Every time I match the protocols, by either changing the backend port in the ingress controller to 80 or by setting konghq.com/protocol":"https", I get past the initial http to https port error, but then the proxy returns a standard 400 bad request error. The strange thing is that I only get the new 400 error when trying to use the hostname specified in the ingress. If I curl the proxy service name (as specified in the backend of the ingress) directly from a pod or even the external IP for the load balancer, I am able to get a typical 404 response from the proxy, but the 400 bad request error still occurs any time I supply a hostname with the request (when the ingress controller for the proxy is on and only while using the "host" given to the ingress controller).
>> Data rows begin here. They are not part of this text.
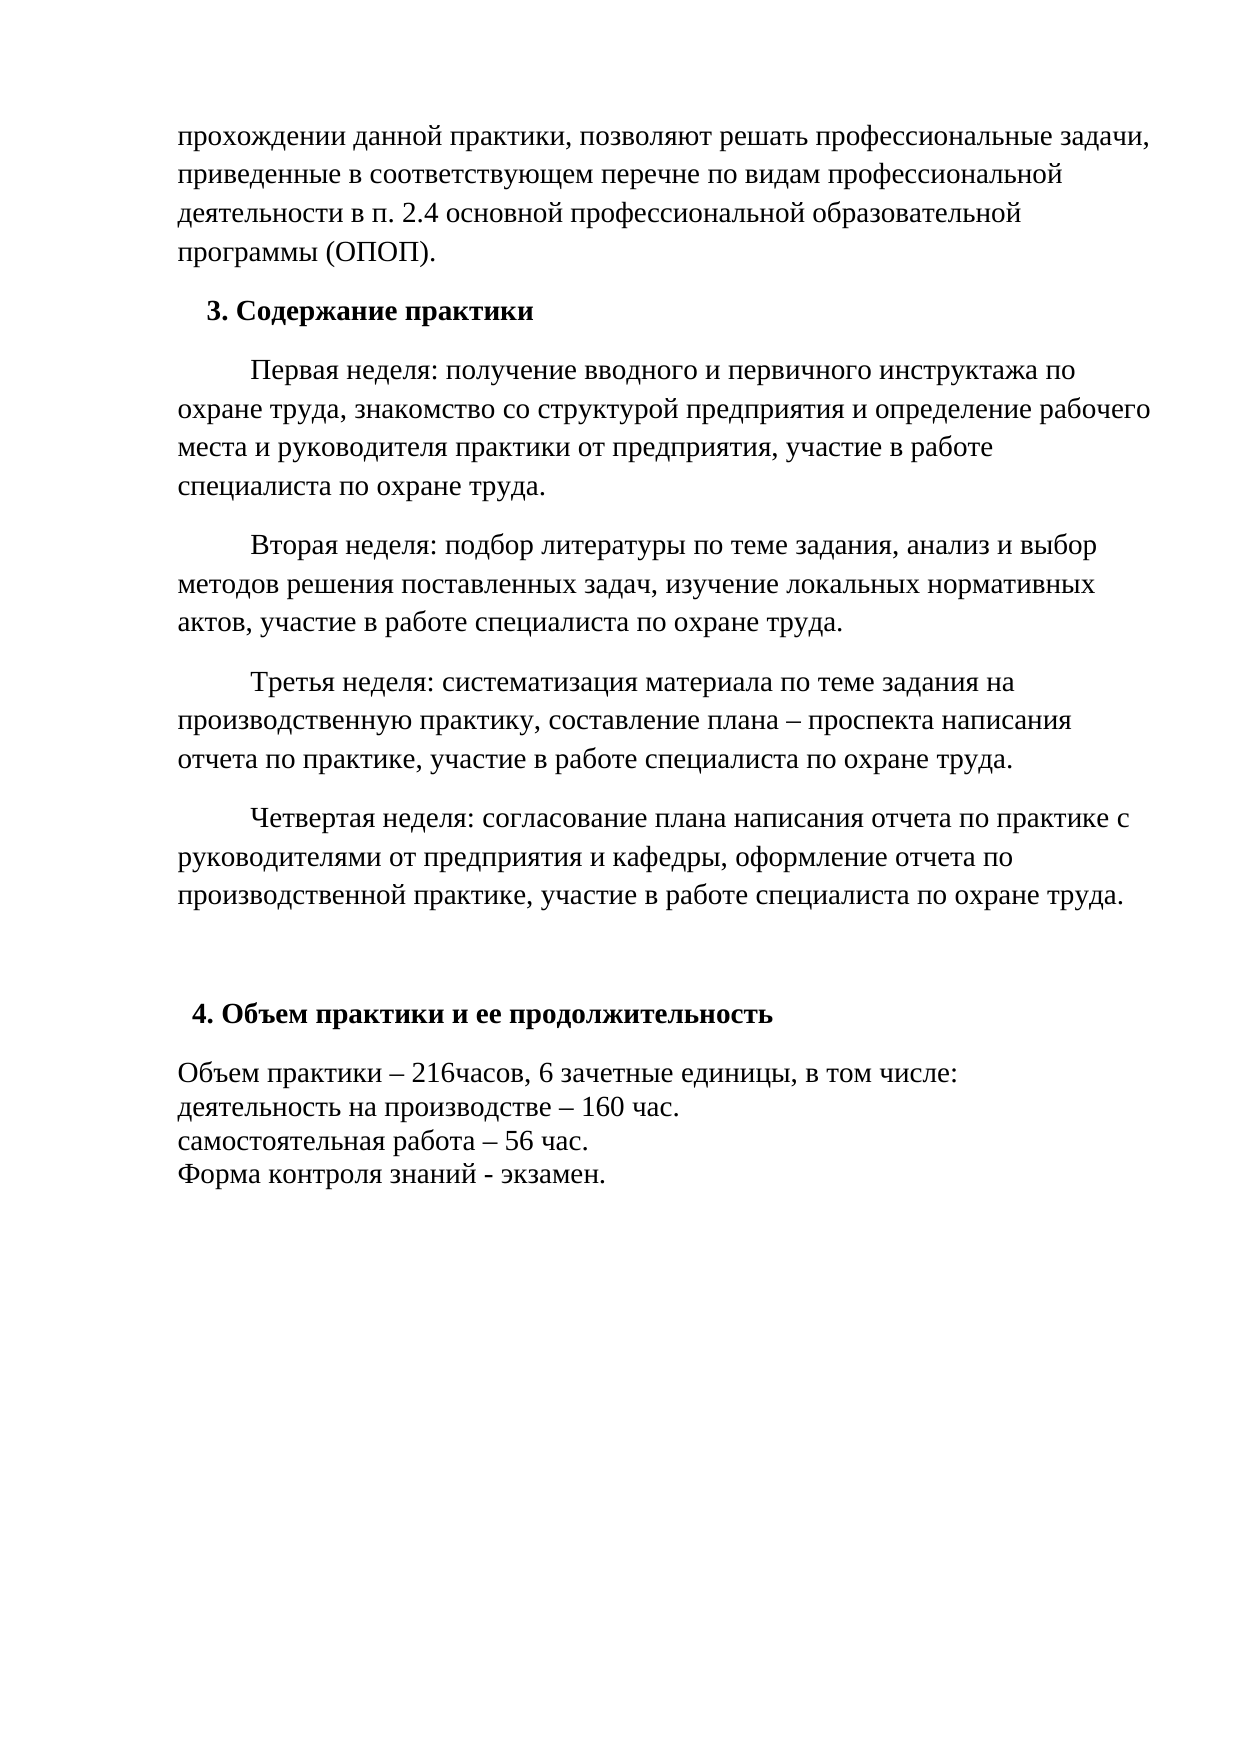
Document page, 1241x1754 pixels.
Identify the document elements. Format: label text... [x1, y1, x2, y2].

text Первая неделя: получение вводного и первичного инструктажа по охране труда, знакомство со структурой предприятия и определение рабочего места и руководителя практики от предприятия, участие в работе специалиста по охране труда. [177, 352, 1152, 502]
text 3. Содержание практики [177, 293, 1152, 327]
text Третья неделя: систематизация материала по теме задания на производственную практику, составление плана – проспекта написания отчета по практике, участие в работе специалиста по охране труда. [177, 664, 1152, 774]
text Вторая неделя: подбор литературы по теме задания, анализ и выбор методов решения поставленных задач, изучение локальных нормативных актов, участие в работе специалиста по охране труда. [177, 527, 1152, 638]
text Форма контроля знаний - экзамен. [177, 1156, 1152, 1190]
text самостоятельная работа – 56 час. [177, 1123, 1152, 1156]
text Четвертая неделя: согласование плана написания отчета по практике с руководителями от предприятия и кафедры, оформление отчета по производственной практике, участие в работе специалиста по охране труда. [177, 800, 1152, 911]
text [177, 118, 1152, 267]
text 4. Объем практики и ее продолжительность [177, 996, 1152, 1030]
text деятельность на производстве – 160 час. [177, 1089, 1152, 1123]
text Объем практики – 216часов, 6 зачетные единицы, в том числе: [177, 1056, 1152, 1089]
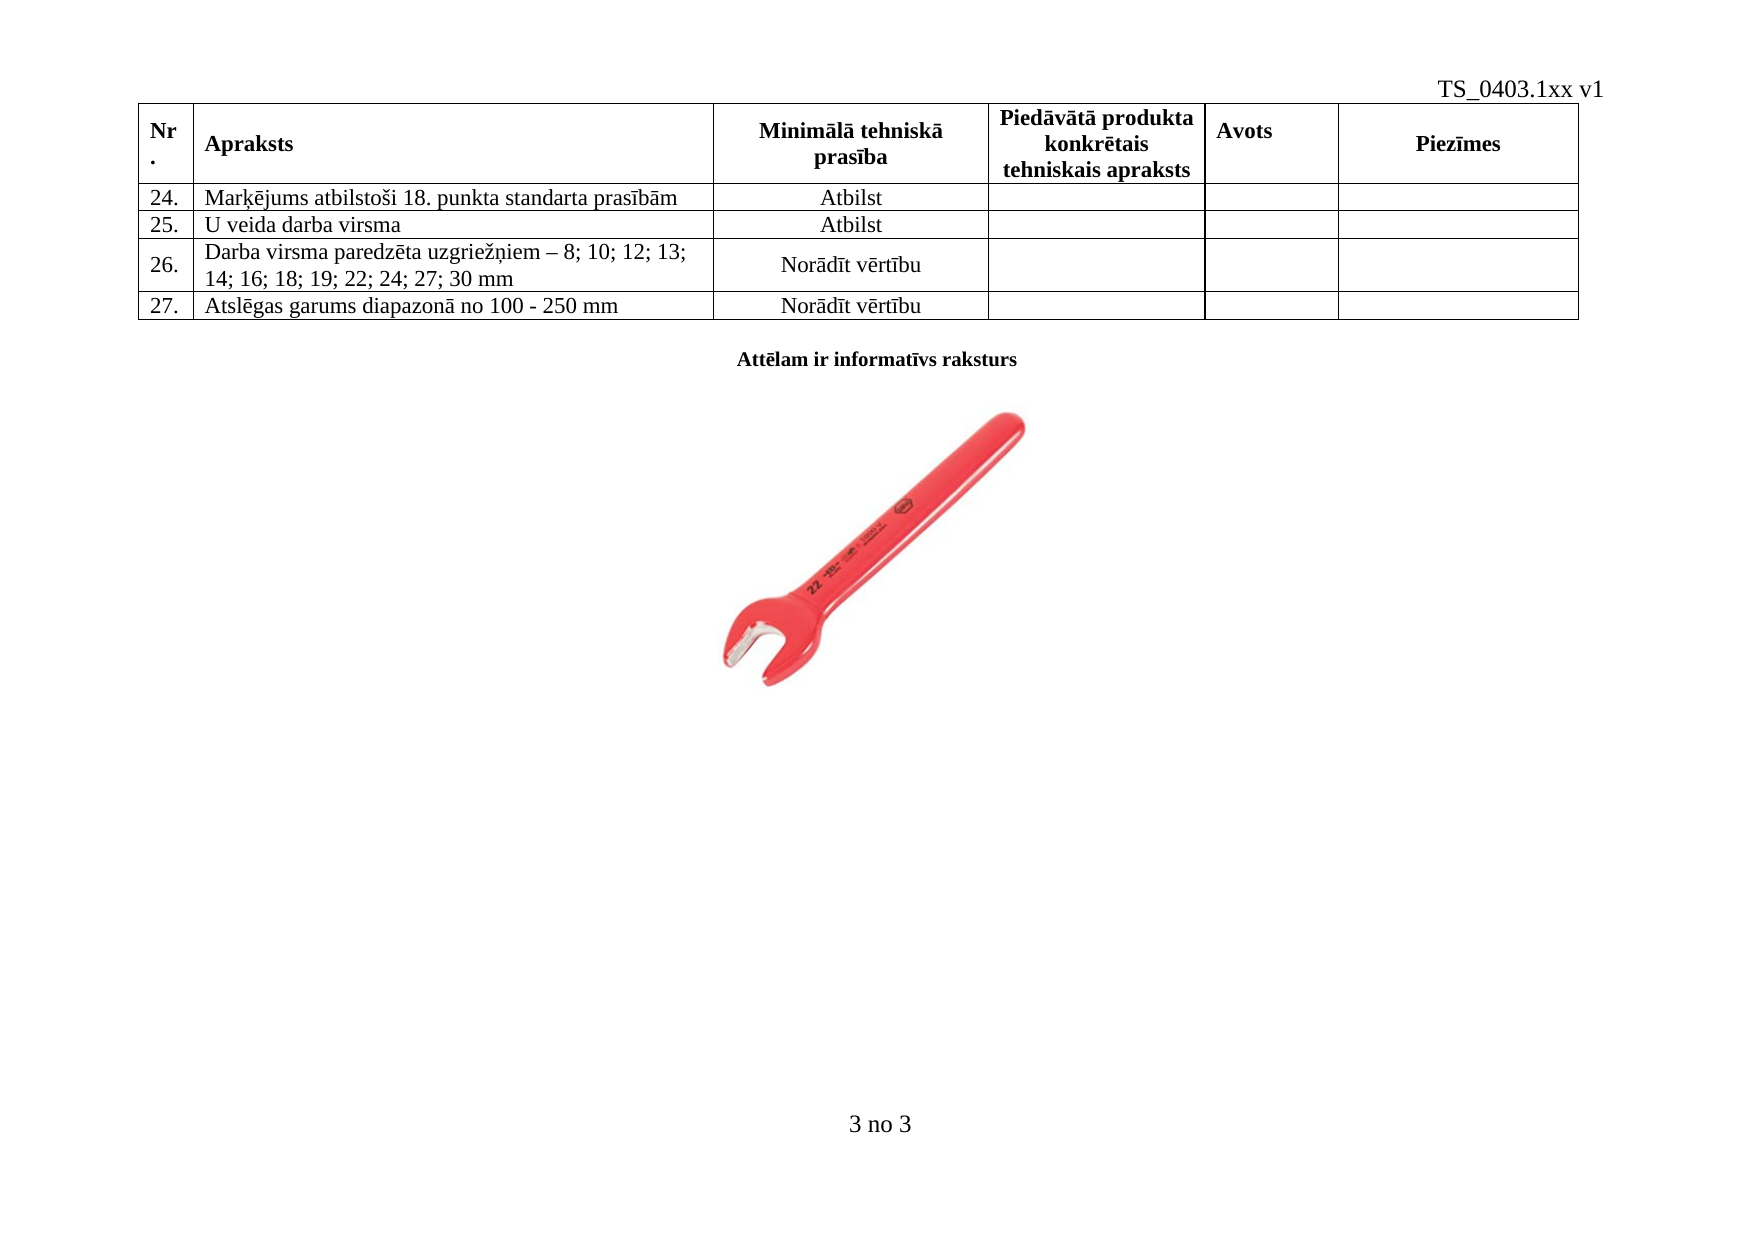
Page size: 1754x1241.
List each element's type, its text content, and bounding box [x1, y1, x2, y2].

table_header Apraksts [194, 104, 713, 183]
table_cell [1206, 292, 1338, 318]
table_cell Atbilst [714, 211, 988, 237]
text Attēlam ir informatīvs raksturs [150, 347, 1604, 371]
table_cell Atbilst [714, 184, 988, 210]
table_header Piedāvātā produkta konkrētais tehniskais apraksts [989, 104, 1204, 183]
table_cell [1339, 292, 1578, 318]
table_cell [1339, 239, 1578, 291]
table_header Avots [1206, 104, 1338, 183]
table_cell [1339, 184, 1578, 210]
table_cell [989, 239, 1204, 291]
table_cell Norādīt vērtību [714, 292, 988, 318]
table_header Nr. [139, 104, 193, 183]
table_cell [989, 292, 1204, 318]
table_cell 27. [139, 292, 193, 318]
table_cell Darba virsma paredzēta uzgriežņiem – 8; 10; 12; 13; 14; 16; 18; 19; 22; 24; 27; 30 mm [194, 239, 713, 291]
table_cell [1206, 211, 1338, 237]
table_cell [1206, 184, 1338, 210]
table_cell [1339, 211, 1578, 237]
table_cell [989, 184, 1204, 210]
table_cell 26. [139, 239, 193, 291]
table_cell 24. [139, 184, 193, 210]
table_cell Norādīt vērtību [714, 239, 988, 291]
table_cell Marķējums atbilstoši 18. punkta standarta prasībām [194, 184, 713, 210]
table_cell U veida darba virsma [194, 211, 713, 237]
table_header Piezīmes [1339, 104, 1578, 183]
picture [702, 374, 1052, 725]
table_cell Atslēgas garums diapazonā no 100 - 250 mm [194, 292, 713, 318]
table_cell [1206, 239, 1338, 291]
table_cell 25. [139, 211, 193, 237]
table_cell [989, 211, 1204, 237]
table_header Minimālā tehniskā prasība [714, 104, 988, 183]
Doing a curl directly to the proxy service name from an internal pod works, but it gives me a 400 bad request error as soon as I add the -H option and supply the ingress hostname.

I was able to get around this problem by adding this annotation to the proxy ingress annotation section.

"konghq.com/preserve-host": "false"

Making the change manually in the database didn't work. It was only once I updated the helm chart with the above annotation that everything started working.